• _INPUT DATA_:
═══

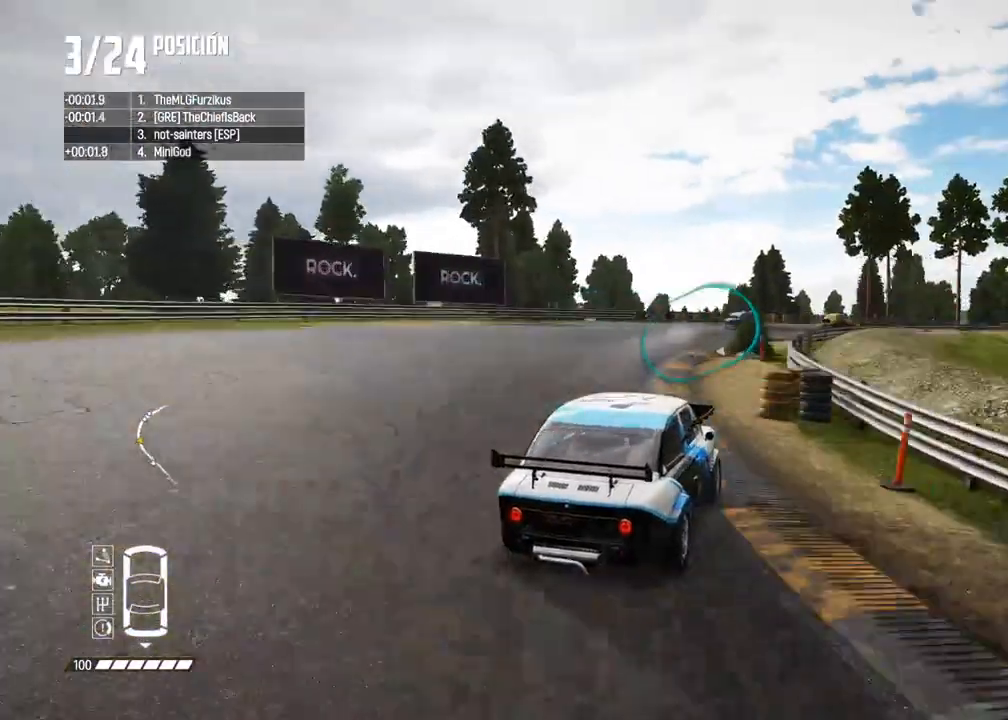
{"buttons": ["R2"], "left_stick": "center", "right_stick": "center", "events": [[200, "left_stick", "left"], [317, "left_stick", "center"]]}
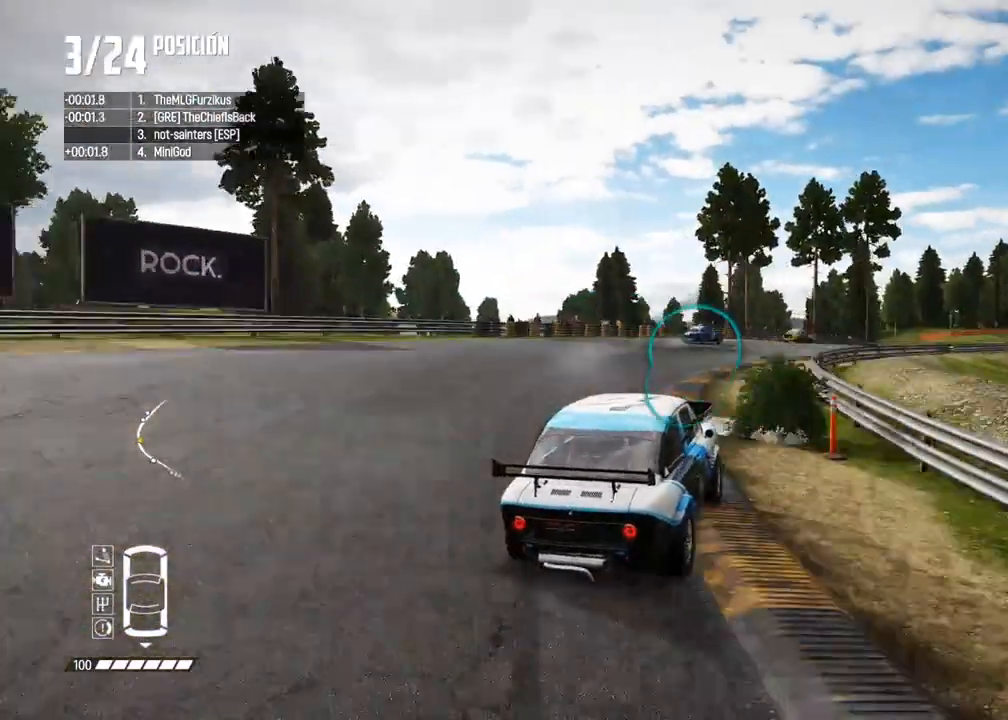
{"buttons": ["R2"], "left_stick": "center", "right_stick": "center", "events": [[67, "left_stick", "left"], [167, "left_stick", "center"]]}
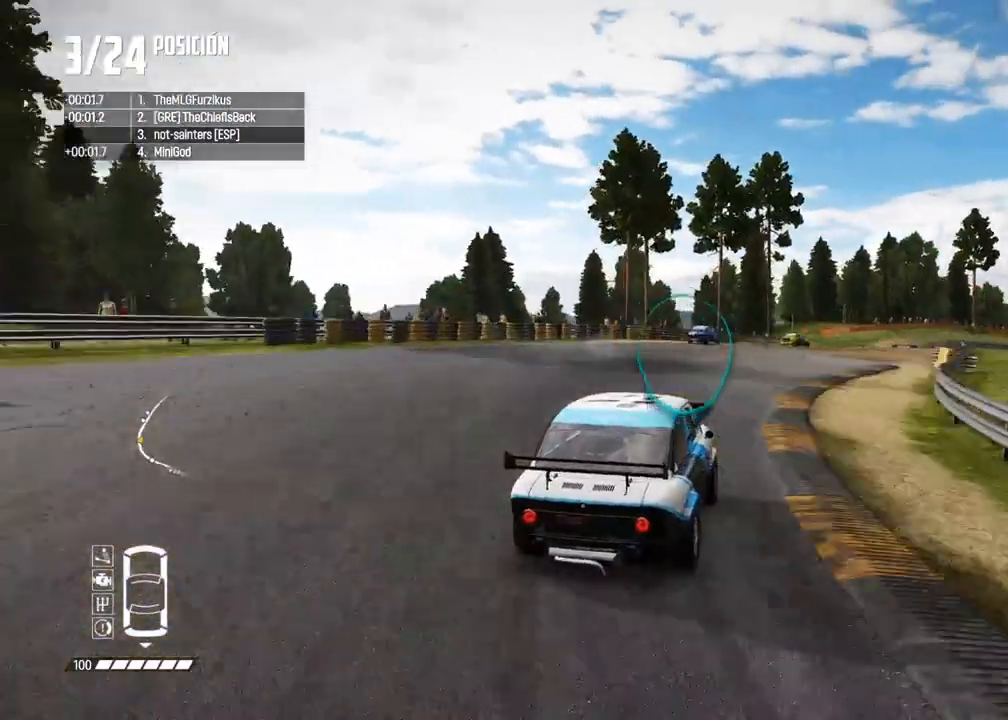
{"buttons": ["R2"], "left_stick": "center", "right_stick": "center", "events": []}
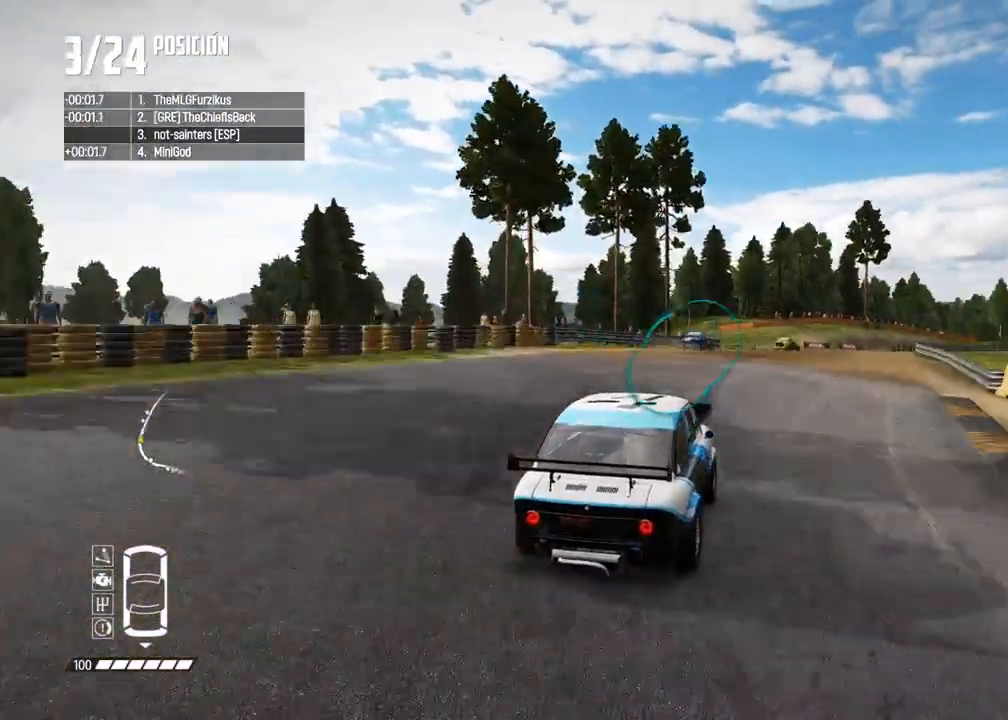
{"buttons": ["R2"], "left_stick": "center", "right_stick": "center", "events": [[283, "left_stick", "left"], [383, "left_stick", "center"]]}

═══

• _YOUR OBJECTIVE_:
Word for word, repeat the material above and drop the pictures.

• _EXERCISE SOLUTION_:
{"buttons": ["R2"], "left_stick": "center", "right_stick": "center", "events": [[200, "left_stick", "left"], [317, "left_stick", "center"]]}
{"buttons": ["R2"], "left_stick": "center", "right_stick": "center", "events": [[67, "left_stick", "left"], [167, "left_stick", "center"]]}
{"buttons": ["R2"], "left_stick": "center", "right_stick": "center", "events": []}
{"buttons": ["R2"], "left_stick": "center", "right_stick": "center", "events": [[283, "left_stick", "left"], [383, "left_stick", "center"]]}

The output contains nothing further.